| What the task requires |
Copy out exactly, and only, the lines from the one containing "left wrist: (462, 866, 7)" through the end of the entries. No pictures.

| Data for the task |
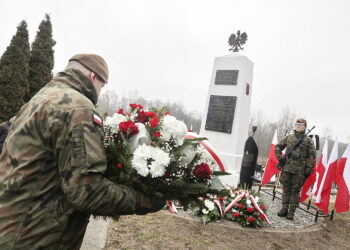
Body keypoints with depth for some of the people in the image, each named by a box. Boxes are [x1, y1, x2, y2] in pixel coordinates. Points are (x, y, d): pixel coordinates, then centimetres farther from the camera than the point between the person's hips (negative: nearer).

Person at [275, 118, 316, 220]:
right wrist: (279, 158, 6)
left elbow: (312, 156, 0)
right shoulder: (288, 137, 8)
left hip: (299, 171, -2)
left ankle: (291, 212, 13)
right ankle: (284, 209, 18)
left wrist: (308, 169, -5)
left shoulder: (308, 140, 1)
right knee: (286, 189, 9)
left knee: (295, 191, 4)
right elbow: (278, 147, 18)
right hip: (286, 168, 3)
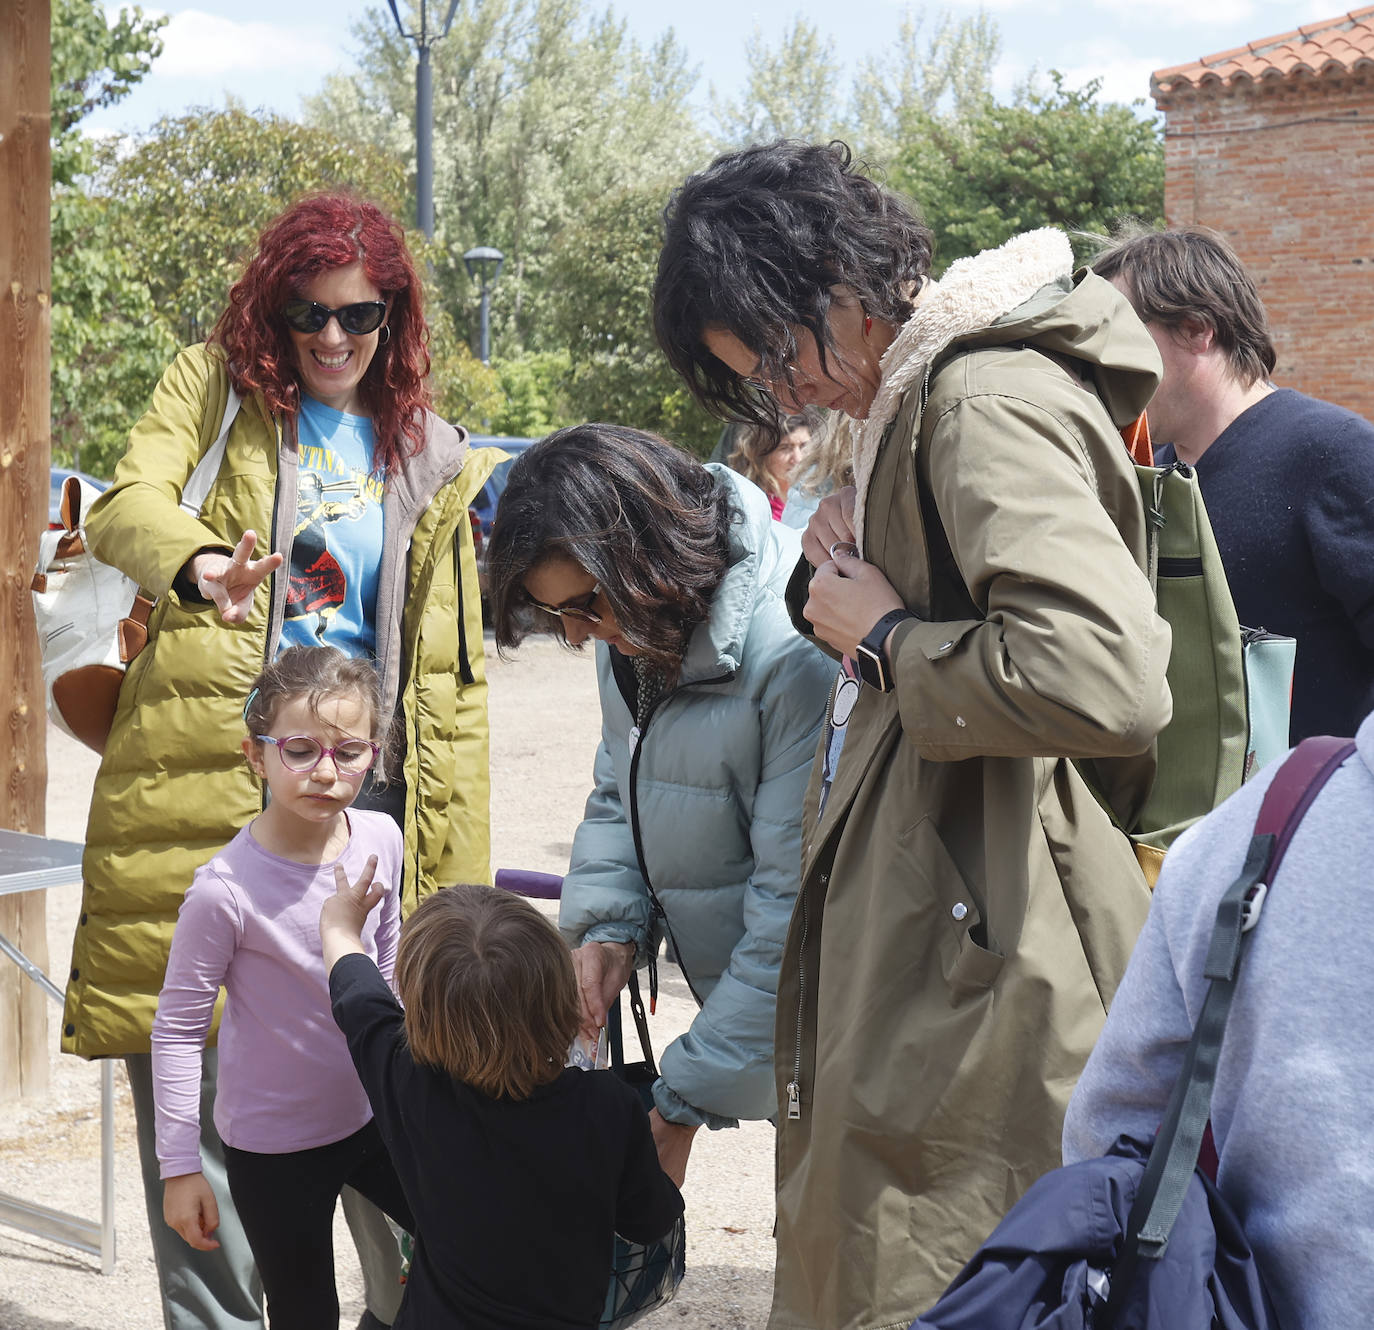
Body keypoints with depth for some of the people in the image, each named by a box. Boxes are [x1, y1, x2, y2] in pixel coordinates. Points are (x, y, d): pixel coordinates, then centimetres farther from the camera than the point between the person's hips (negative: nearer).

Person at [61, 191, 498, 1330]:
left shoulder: (430, 455, 15)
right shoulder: (216, 388, 9)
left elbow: (456, 675, 14)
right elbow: (127, 504, -10)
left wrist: (462, 866, 7)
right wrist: (196, 563, -35)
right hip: (204, 784, -2)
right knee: (190, 1060, -1)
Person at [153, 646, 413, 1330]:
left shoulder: (380, 838, -8)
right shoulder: (226, 889, -24)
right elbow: (177, 1030, -15)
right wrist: (180, 1168, -12)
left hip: (371, 1114, 5)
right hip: (275, 1146, -5)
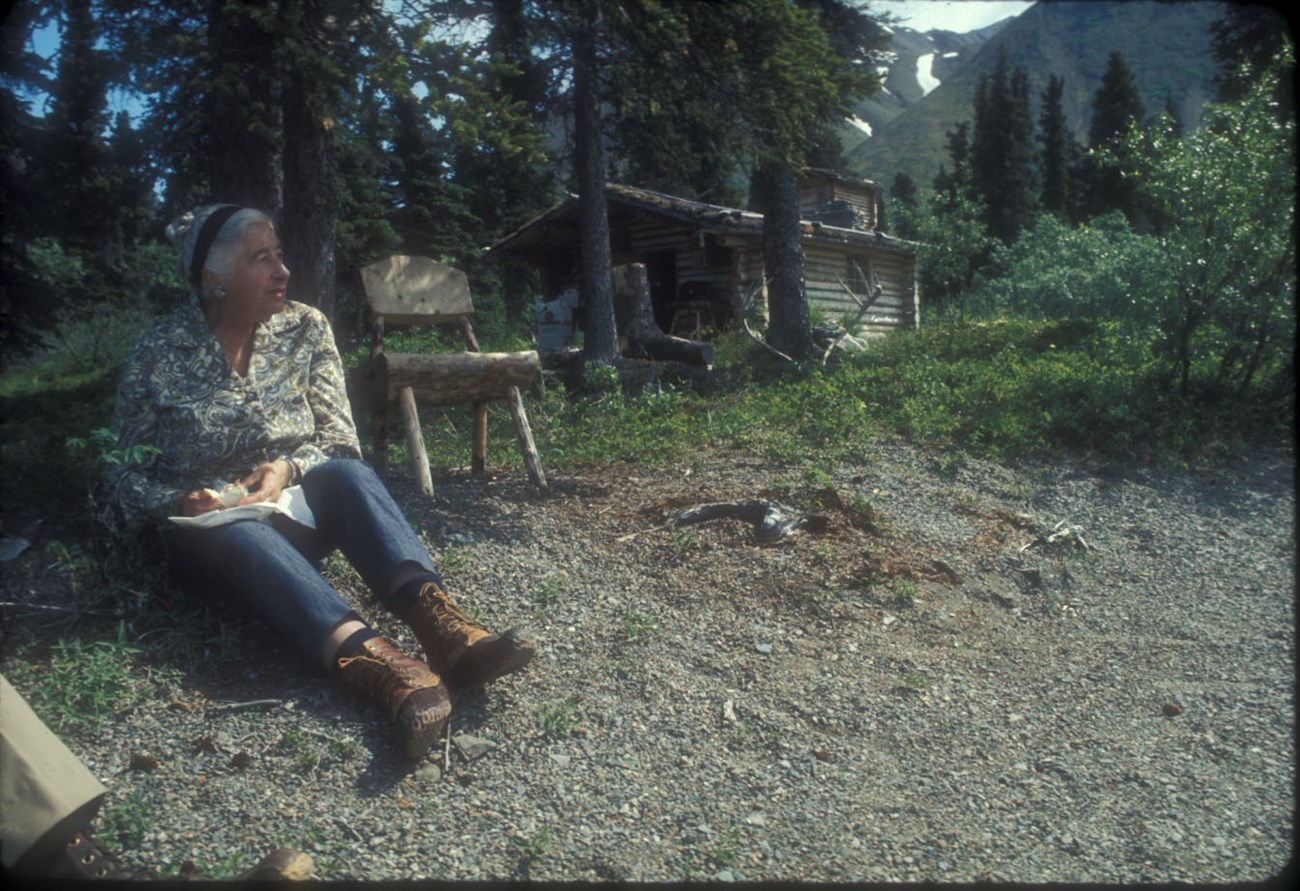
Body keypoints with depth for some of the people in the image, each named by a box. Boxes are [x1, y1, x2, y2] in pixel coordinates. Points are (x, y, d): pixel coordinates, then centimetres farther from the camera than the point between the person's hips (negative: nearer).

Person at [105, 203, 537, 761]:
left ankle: (442, 628, -55)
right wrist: (180, 502, -19)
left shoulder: (304, 328, 3)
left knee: (346, 472, -32)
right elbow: (125, 480, 1)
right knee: (243, 535, -38)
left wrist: (287, 468, -19)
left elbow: (340, 439, 1)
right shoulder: (156, 358, -3)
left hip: (294, 508, 2)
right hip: (208, 528, -2)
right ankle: (377, 664, -65)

| The completed task |
left wrist: (462, 866, 7)
right wrist: (196, 563, -35)
right hip: (204, 784, -2)
right knee: (190, 1060, -1)
Person at [153, 646, 413, 1330]:
left shoulder: (380, 838, -8)
right shoulder: (226, 889, -24)
right elbow: (177, 1030, -15)
right wrist: (180, 1168, -12)
left hip: (371, 1114, 5)
right hip: (275, 1146, -5)
Body keypoints with depth for some of the people in the image, each named by a box. Boxes are [x1, y1, x2, y2] in pixel coordinates. Points are (x, y, d): pixel coordinates, then centimetres farther from the camera than the point between the person's hips (negative: nearer).

Person at [105, 203, 537, 761]:
left ankle: (442, 628, -55)
right wrist: (180, 502, -19)
left shoulder: (304, 328, 3)
left knee: (346, 472, -32)
right elbow: (125, 480, 1)
right knee: (243, 535, -38)
left wrist: (287, 468, -19)
left elbow: (340, 439, 1)
right shoulder: (156, 358, -3)
left hip: (294, 508, 2)
right hip: (208, 528, -2)
right ankle: (377, 664, -65)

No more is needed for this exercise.